James Lort (LaBeouf) looks like LaBeouf’s own father, which I wouldn’t have known had the credits not included a series of photos from LaBeouf’s childhood.  He is unpredictable, an alcoholic and sex offender, who both depends on and resents his successful 12 year-old son (played by Noah Jupe).

The story splits time between 12 year-old Otis and 22 year-old Otis (Lucas Hedges), who is in court-mandated rehab after a drunken car crash.  It’s there that he is told he suffers from PTSD related to his dad, which he doesn’t understand.  Then he is given a series of steps through which he begins to confront his father, at least the memory of his father.

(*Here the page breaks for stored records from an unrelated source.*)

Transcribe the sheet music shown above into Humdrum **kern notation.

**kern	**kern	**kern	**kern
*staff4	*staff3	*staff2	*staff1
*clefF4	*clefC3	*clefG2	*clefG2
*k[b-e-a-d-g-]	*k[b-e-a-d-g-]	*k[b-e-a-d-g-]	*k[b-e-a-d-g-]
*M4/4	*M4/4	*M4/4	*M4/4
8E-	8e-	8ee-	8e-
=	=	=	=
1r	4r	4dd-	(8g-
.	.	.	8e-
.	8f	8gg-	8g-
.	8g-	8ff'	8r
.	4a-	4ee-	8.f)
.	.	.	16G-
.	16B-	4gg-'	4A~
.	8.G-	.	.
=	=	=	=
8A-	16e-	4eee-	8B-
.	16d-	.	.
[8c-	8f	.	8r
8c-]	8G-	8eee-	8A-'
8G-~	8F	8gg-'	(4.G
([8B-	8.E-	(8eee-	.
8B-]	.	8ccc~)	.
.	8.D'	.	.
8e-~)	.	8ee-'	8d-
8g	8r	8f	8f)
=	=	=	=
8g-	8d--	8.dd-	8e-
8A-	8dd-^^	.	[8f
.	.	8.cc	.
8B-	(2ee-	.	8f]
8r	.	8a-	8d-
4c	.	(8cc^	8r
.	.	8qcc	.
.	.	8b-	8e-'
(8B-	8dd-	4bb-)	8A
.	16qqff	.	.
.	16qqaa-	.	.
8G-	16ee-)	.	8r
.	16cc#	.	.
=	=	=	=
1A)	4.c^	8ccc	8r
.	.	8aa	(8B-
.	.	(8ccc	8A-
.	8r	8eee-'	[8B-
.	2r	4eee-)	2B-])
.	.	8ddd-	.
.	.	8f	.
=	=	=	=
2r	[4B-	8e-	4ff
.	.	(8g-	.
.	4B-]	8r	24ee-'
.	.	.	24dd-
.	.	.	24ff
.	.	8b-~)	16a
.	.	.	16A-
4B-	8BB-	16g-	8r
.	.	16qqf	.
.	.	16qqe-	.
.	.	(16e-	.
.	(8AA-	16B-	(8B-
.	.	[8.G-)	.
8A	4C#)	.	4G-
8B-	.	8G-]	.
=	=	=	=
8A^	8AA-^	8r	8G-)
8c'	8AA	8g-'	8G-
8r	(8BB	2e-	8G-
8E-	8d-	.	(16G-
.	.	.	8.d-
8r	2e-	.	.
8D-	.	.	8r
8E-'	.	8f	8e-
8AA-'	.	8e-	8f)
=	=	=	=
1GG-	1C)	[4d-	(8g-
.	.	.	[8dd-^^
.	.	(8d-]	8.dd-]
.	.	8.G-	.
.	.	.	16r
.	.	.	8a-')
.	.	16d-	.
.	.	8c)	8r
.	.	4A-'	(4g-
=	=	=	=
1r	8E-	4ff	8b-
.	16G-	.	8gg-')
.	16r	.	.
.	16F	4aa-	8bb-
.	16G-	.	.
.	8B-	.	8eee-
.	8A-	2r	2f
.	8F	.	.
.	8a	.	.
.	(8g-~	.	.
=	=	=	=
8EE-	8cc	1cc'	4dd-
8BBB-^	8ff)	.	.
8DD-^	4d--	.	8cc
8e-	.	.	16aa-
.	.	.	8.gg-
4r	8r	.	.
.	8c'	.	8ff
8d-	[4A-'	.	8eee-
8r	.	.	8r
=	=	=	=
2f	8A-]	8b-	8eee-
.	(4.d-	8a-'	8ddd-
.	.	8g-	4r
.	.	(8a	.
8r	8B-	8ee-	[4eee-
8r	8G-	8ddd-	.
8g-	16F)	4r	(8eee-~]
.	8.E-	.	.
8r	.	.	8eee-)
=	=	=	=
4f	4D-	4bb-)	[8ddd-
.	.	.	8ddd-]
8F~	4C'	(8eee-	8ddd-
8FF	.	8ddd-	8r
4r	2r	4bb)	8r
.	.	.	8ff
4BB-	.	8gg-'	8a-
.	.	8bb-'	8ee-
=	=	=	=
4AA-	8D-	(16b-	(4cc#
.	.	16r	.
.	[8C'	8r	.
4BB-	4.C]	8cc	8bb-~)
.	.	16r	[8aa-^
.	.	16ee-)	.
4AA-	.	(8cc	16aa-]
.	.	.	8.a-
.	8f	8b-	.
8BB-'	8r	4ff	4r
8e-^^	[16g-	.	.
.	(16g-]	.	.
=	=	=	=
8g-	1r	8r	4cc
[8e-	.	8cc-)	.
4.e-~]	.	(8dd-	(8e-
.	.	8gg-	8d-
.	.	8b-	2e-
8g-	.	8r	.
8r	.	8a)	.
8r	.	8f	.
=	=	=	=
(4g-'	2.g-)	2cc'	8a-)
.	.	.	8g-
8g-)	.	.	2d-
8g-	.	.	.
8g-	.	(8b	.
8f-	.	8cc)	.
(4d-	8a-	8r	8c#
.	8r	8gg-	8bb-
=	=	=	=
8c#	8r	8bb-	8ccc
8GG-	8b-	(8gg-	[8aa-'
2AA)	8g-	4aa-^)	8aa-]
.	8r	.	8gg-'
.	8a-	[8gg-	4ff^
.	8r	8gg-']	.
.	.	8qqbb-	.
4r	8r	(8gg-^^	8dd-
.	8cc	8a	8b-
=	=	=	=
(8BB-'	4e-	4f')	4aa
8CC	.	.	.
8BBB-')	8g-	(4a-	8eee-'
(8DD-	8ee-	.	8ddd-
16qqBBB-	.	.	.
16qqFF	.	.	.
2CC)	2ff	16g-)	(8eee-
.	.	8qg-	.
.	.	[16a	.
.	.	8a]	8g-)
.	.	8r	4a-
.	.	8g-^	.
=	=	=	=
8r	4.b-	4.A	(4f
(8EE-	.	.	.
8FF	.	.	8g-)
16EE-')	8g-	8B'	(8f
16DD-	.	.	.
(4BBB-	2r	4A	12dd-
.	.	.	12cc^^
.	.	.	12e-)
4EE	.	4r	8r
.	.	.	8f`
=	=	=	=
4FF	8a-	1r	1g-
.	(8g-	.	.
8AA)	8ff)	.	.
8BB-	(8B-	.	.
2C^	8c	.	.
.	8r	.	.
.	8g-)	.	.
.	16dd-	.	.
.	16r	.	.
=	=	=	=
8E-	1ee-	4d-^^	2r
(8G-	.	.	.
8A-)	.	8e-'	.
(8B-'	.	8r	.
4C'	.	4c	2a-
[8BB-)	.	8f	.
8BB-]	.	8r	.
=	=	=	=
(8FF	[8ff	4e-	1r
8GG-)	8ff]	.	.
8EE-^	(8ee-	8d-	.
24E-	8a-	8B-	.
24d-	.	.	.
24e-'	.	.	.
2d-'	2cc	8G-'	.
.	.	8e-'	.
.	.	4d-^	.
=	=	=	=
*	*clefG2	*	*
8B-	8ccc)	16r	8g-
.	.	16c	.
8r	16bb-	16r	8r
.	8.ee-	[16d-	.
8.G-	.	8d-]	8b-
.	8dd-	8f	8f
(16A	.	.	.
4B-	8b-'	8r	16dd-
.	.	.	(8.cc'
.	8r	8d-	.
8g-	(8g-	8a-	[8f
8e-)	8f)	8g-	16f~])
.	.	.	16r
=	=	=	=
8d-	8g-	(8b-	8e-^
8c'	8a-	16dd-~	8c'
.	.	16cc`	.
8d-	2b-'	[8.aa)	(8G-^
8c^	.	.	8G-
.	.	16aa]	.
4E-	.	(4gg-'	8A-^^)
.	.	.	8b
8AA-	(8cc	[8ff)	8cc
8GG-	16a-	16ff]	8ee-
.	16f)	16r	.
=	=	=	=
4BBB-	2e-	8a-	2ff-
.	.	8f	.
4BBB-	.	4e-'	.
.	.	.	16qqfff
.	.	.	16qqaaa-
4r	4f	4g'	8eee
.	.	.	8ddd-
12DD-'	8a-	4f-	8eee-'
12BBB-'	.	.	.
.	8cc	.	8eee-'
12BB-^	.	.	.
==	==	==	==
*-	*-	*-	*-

The film itself is a clear extension of these steps.  Near the end of the film we see Otis writing dialogue that we’ve already heard in the film, then he acts it out to his therapist, then tells a version of his father seen in a dream that he’s going to make a movie about him, and he did.

The real story here and the ways it is so nakedly presented onscreen is something I’ve never quite seen before.  It’s sincere and honest, ugly and riveting.  At times it feels like a staged performance, a two-hander that you could watch in a black box theatre with no set decoration needed.  It’s just two people reckoning with each other and, in the case of the father, himself.

And all the performances here are so, so good.  Maybe they border on showy, but they feel unblocked by ego or restrained by self-conscious blocking, line readings and choreography.  It feels fluid and free and, as with the film as a whole, messy.

The parts where the film slows down, I’d argue, is when it tries too hard to be a movie.  There are two sequences in particular, montages within which we see Otis, as both 12 and 22, recovering.  As a 12 year-old he has a kind and simple friendship with a prostitute, which is both beautiful and confounding considering what has already been implied.  It’s both wholesome and unnerving.

In the other sequence we see Otis in rehab during the process of healing.  But it’s never that we see the specific steps to self-healing, rather it’s told to us just because he looks happy, and the music is cheerful.  It’s a short cut that doesn’t quite vibe with the messy, detailed honesty of the more traumatic moments of the story.

So the film, as a document of trauma, recovery and the never-ending process of sobriety is rather amazing.  But the film as a film, feels a little hollow near the end.  It requires the context of the true story behind the film to rise to that next level.  And whether that matters, who knows, because watching this movie you’re probably aware of the sweat, blood and tears poured into it.